Look at prosumer purchasing behavior today. Why are knowledge workers paying $200/month for Claude when capable alternatives exist? Who is buying all these Substacks? Why did thousands spend $500 on Mac Minis to run cloud models and open source agents?

These are luxury purchases. People vote with their wallets for a worldview they want to support and associate with.

“When your customer can build anything, the only thing worth selling is what to believe.” This is the business of luxury, and it’s the only business left in software.

What This Means

If you’re selling to prosumers (which more startups are than they realize), your worldview is your product. Everything else follows.

Articulation comes first. Before building features, you need a point of view sharp enough that makes clear what people are buying into. Claude isn’t dramatically better than alternatives, but using it signals philosophy. It’s “the thinking man’s AI.”

Opinion is a feature. Consistently offer a point of view. People are often looking for someone to tell them what to do. The most beloved products encode philosophy in defaults: The Linear Method, or Obsidian’s “file over app.”

Design for identity.

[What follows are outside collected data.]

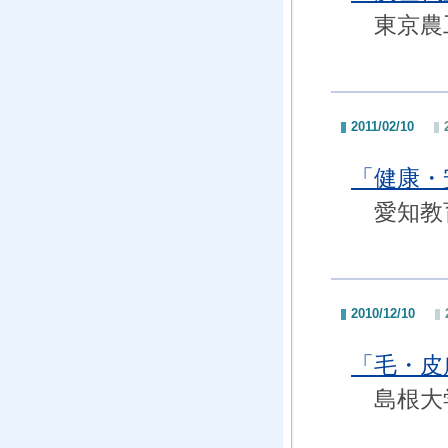
東京農工
2011/02/10
「健康
愛知教育
2010/12/10
「毛・
島根大学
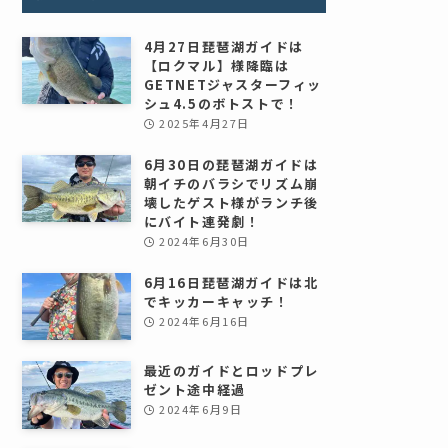
4月27日琵琶湖ガイドは
【ロクマル】様降臨は
GETNETジャスターフィッ
シュ4.5のボトストで！
2025年4月27日
6月30日の琵琶湖ガイドは
朝イチのバラシでリズム崩
壊したゲスト様がランチ後
にバイト連発劇！
2024年6月30日
6月16日琵琶湖ガイドは北
でキッカーキャッチ！
2024年6月16日
最近のガイドとロッドプレ
ゼント途中経過
2024年6月9日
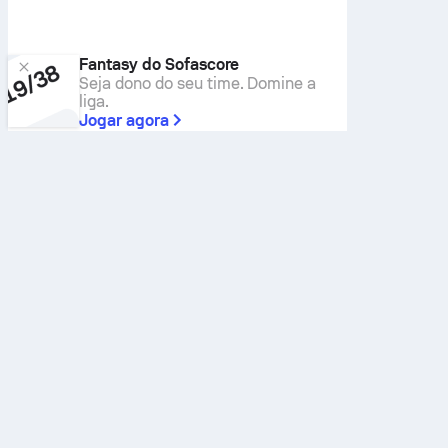
Fantasy do Sofascore
Seja dono do seu time. Domine a
liga.
Jogar agora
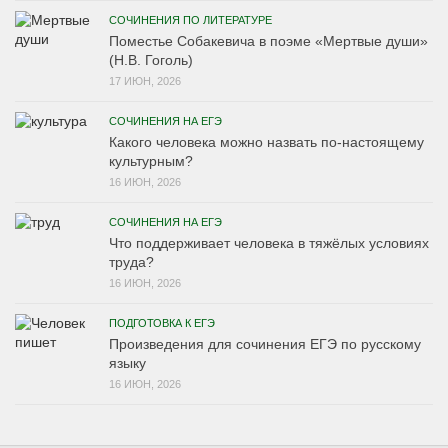
СОЧИНЕНИЯ ПО ЛИТЕРАТУРЕ
Поместье Собакевича в поэме «Мертвые души»
(Н.В. Гоголь)
17 ИЮН, 2026
СОЧИНЕНИЯ НА ЕГЭ
Какого человека можно назвать по-настоящему
культурным?
16 ИЮН, 2026
СОЧИНЕНИЯ НА ЕГЭ
Что поддерживает человека в тяжёлых условиях
труда?
16 ИЮН, 2026
ПОДГОТОВКА К ЕГЭ
Произведения для сочинения ЕГЭ по русскому
языку
16 ИЮН, 2026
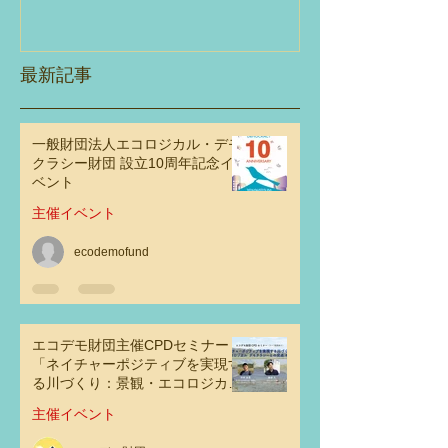
観・エコロジ
ラシーとの交
性」
最新記事
一般財団法人エコロジカル・デモ
クラシー財団 設立10周年記念イ
ベント
主催イベント
ecodemofund
エコデモ財団主催CPDセミナー
「ネイチャーポジティブを実現す
る川づくり：景観・エコロジカ
ル・デモクラシーとの交点その可
主催イベント
能性」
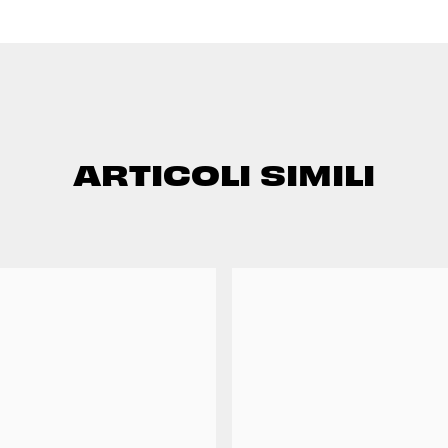
ARTICOLI SIMILI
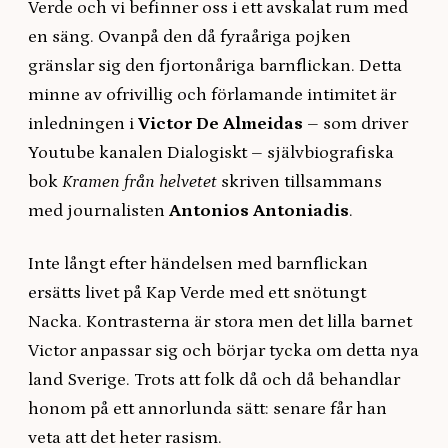
Verde och vi befinner oss i ett avskalat rum med
en säng. Ovanpå den då fyraåriga pojken
gränslar sig den fjortonåriga barnflickan. Detta
minne av ofrivillig och förlamande intimitet är
inledningen i
Victor De Almeidas
– som driver
Youtube kanalen Dialogiskt – självbiografiska
bok
Kramen från helvetet
skriven tillsammans
med journalisten
Antonios Antoniadis
.
Inte långt efter händelsen med barnflickan
ersätts livet på Kap Verde med ett snötungt
Nacka. Kontrasterna är stora men det lilla barnet
Victor anpassar sig och börjar tycka om detta nya
land Sverige. Trots att folk då och då behandlar
honom på ett annorlunda sätt: senare får han
veta att det heter rasism.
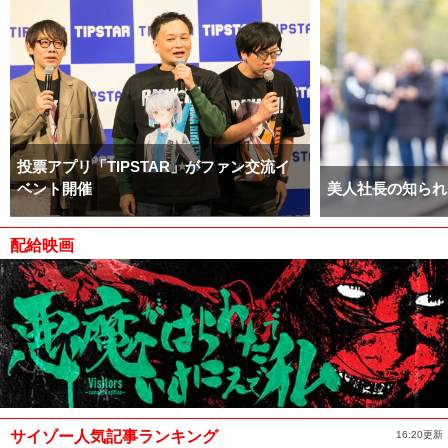
投票アプリ「TIPSTAR」がファン交流イ
ベント開催
美人社長の知られ
配給映画
サイゾー人気記事ランキング
16:20更新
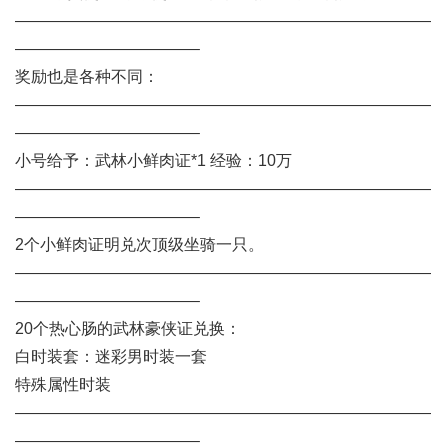
——————————————————————————
———————————–
奖励也是各种不同：
——————————————————————————
———————————–
小号给予：武林小鲜肉证*1 经验：10万
——————————————————————————
———————————–
2个小鲜肉证明兑次顶级坐骑一只。
——————————————————————————
———————————–
20个热心肠的武林豪侠证兑换：
白时装套：迷彩男时装一套
特殊属性时装
——————————————————————————
———————————–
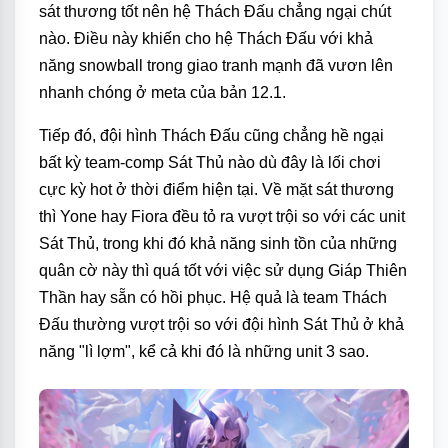
sát thương tốt nên hệ Thách Đấu chẳng ngại chút
nào. Điều này khiến cho hệ Thách Đấu với khả
năng snowball trong giao tranh mạnh đã vươn lên
nhanh chóng ở meta của bản 12.1.
Tiếp đó, đội hình Thách Đấu cũng chẳng hề ngại
bất kỳ team-comp Sát Thủ nào dù đây là lối chơi
cực kỳ hot ở thời điểm hiện tại. Về mặt sát thương
thì Yone hay Fiora đều tỏ ra vượt trội so với các unit
Sát Thủ, trong khi đó khả năng sinh tồn của những
quân cờ này thì quá tốt với việc sử dụng Giáp Thiên
Thần hay sẵn có hồi phục. Hệ quả là team Thách
Đấu thường vượt trội so với đội hình Sát Thủ ở khả
năng "lì lợm", kể cả khi đó là những unit 3 sao.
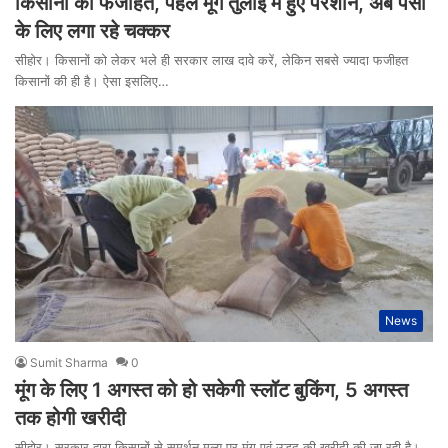
किसानों की फजीहत, पहले मूंग तुलाई में हुए परेशान, अब पैसों
के लिए लगा रहे चक्कर
सीहोर। किसानों को लेकर भले ही सरकार लाख दावे करें, लेकिन सबसे ज्यादा फजीहत
किसानों की ही है। ऐसा इसलिए…
News
Sumit Sharma
0
मूंग के लिए 1 अगस्त को हो सकेगी स्लॉट बुकिंग, 5 अगस्त
तक होगी खरीदी
सीहोर। सरकार द्वारा किसानों से समर्थन मूल्य पर मूंग एवं उड़द की खरीदी की जा रही है।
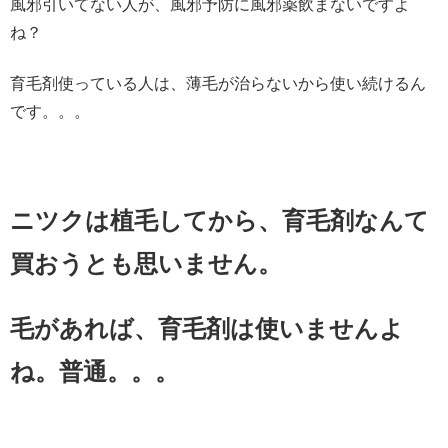
風邪引いてない人が、風邪予防に風邪薬飲まないですよ
ね？
育毛剤使っている人は、薄毛が治らないから使い続けるん
です。。。
ニツクは植毛してから、育毛剤なんて
買おうとも思いません。
毛があれば、育毛剤は使いませんよ
ね。普通。。。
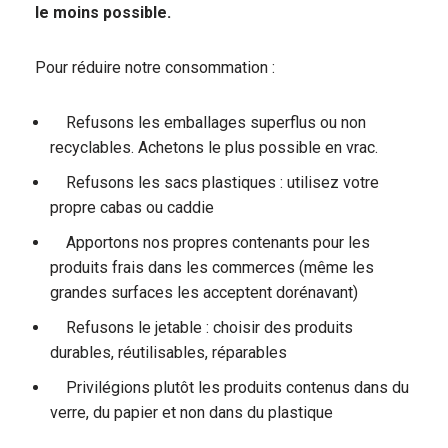
le moins possible.
Pour réduire notre consommation :
Refusons les emballages superflus ou non
recyclables. Achetons le plus possible en vrac.
Refusons les sacs plastiques : utilisez votre
propre cabas ou caddie
Apportons nos propres contenants pour les
produits frais dans les commerces (même les
grandes surfaces les acceptent dorénavant)
Refusons le jetable : choisir des produits
durables, réutilisables, réparables
Privilégions plutôt les produits contenus dans du
verre, du papier et non dans du plastique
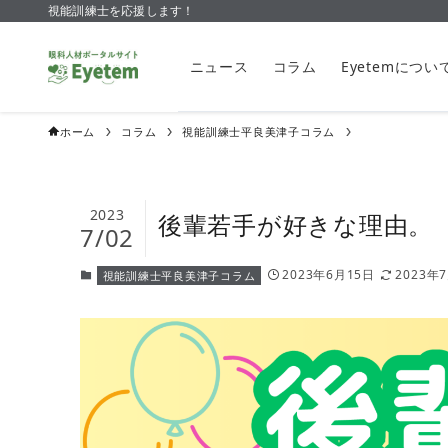
視能訓練士を応援します！
ニュース
コラム
Eyetemについ
ホーム
コラム
視能訓練士平良美津子コラム
2023
後輩若手が好きな理由。
7/02
2023年6月15日
2023年
視能訓練士平良美津子コラム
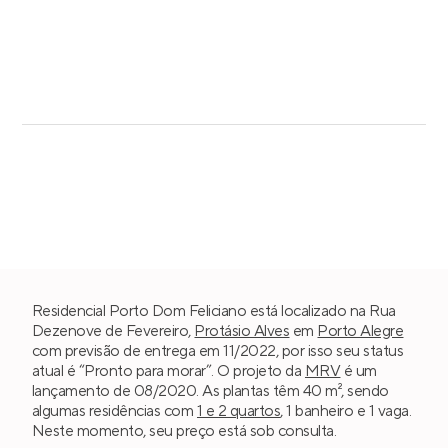
Residencial Porto Dom Feliciano está localizado na Rua
Dezenove de Fevereiro,
Protásio Alves
em
Porto Alegre
com previsão de entrega em 11/2022, por isso seu status
atual é “Pronto para morar”. O projeto da
MRV
é um
lançamento de 08/2020. As plantas têm 40 m², sendo
algumas residências com
1 e 2 quartos
, 1 banheiro e 1 vaga.
Neste momento, seu preço está sob consulta.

Every product decision reinforces or dilutes the identity your users are constructing. Marc and Los at Danger Testing understand this—they drop apps like musicians drop singles, small expressive software that says something. You don’t use their apps daily, but you share them because they signal taste.

Open Product Hunt on any given day and you’ll see dozens of “AI-powered” tools doing the same thing, with the same landing page template, same value propositions, and empty Discord servers. This is startup slop: building without taste, craft, or intention.

The alternative is luxury. Give people something to believe in. Ensure your work and words align. Build a world worth inhabiting. The nature of technology business is changing, but the opportunity has never been greater.

In software, everything else is dead on arrival.